“Joshua Tree National Park has the same problem right now. There’s phenomenal fuel out there. Ironically,” he added, “a wet year can burn out a desert town. It’s a lot safer to live in Pioneertown during the worst drought of all time than it is in a wet year.”
“The problem is that you’ve got to sort out the variables,” Minnich said. “It doesn’t matter how much nitrogen you throw on the landscape when you have a record rainfall. The more it rains, the more stuff grows. Keep it simple.”

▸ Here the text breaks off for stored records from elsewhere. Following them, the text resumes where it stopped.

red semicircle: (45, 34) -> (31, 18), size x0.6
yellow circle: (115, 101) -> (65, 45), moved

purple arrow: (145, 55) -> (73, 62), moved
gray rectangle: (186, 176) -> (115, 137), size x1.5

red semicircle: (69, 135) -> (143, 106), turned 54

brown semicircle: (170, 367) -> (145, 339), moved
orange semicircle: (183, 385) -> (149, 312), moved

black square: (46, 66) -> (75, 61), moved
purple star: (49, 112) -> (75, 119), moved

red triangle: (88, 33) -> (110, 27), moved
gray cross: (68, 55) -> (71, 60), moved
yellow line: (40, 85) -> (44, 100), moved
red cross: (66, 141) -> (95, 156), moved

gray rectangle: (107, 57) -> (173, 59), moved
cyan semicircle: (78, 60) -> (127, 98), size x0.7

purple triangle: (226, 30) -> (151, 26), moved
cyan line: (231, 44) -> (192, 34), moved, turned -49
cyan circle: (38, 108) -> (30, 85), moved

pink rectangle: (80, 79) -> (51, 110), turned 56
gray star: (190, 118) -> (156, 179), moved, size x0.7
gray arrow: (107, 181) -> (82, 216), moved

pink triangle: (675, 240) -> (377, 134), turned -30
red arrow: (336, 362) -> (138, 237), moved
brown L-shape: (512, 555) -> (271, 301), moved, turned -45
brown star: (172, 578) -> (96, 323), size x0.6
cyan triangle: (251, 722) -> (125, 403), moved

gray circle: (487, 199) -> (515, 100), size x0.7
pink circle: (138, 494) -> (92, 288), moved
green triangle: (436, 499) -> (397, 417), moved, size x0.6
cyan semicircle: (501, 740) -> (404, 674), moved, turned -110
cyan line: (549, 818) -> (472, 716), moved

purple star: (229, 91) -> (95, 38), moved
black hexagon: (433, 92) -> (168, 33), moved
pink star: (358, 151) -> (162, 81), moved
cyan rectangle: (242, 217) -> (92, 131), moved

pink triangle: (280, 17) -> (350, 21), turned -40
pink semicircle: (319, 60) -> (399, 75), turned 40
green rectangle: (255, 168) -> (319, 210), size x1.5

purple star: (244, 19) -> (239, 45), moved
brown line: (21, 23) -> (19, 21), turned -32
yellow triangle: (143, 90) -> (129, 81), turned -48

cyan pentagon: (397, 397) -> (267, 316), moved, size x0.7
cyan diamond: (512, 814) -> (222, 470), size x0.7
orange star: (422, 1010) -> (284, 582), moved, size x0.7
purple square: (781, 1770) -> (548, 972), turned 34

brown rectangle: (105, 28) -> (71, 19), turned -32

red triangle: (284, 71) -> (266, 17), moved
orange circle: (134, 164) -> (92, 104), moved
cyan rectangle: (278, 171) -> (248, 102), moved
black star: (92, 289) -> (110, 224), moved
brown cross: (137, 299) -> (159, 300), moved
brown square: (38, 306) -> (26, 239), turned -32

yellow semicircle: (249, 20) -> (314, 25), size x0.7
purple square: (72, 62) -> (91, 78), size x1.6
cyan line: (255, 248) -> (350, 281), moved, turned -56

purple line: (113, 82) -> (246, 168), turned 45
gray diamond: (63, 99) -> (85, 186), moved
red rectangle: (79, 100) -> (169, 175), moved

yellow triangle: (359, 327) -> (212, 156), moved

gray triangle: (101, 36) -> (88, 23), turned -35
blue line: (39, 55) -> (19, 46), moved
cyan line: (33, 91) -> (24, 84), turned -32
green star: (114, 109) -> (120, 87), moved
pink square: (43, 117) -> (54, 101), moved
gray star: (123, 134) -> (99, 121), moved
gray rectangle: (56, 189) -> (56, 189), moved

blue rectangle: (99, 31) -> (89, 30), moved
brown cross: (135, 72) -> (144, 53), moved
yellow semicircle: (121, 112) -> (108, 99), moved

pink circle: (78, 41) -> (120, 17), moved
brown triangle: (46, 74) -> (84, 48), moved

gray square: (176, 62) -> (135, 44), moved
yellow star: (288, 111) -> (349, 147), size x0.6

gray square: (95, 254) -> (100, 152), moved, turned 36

On Thursday afternoon while the fires still burned, I drove to the Morongo Valley, where I could see the fire from Highway 62. As I neared the grade where the highway winds through Big Morongo Canyon, the thermometer in my car flipped over to 114 degrees. Flames licked the hills close to the road, and the entire sky had turned a milky terra cotta, a veil of smoke so thick you could look straight at the sun. It was hard to look back at the devastation as something wildflowers wrought. Then again, natural processes are full of contradictions.
D.P. Myers wouldn’t talk about causes and conductors like wildflowers or nitrogen-fed grasses. “I’m not qualified,” he said. He would only discuss the work he’s begun to restore what God or man — or a combination of both — has destroyed.
“We started a massive restoration process the first day we were able to get in there,” he said. “We’ve started our own seed stock to grow native plants. It helps when we’re eradicating the noxious weeds to have something planted in place so they don’t grow up.” And while he wouldn’t go so far as to call the blaze unnatural, “it was extremely big and extremely devastating,” he acknowledged. “I hope we don’t see anything else like this for a very long time.”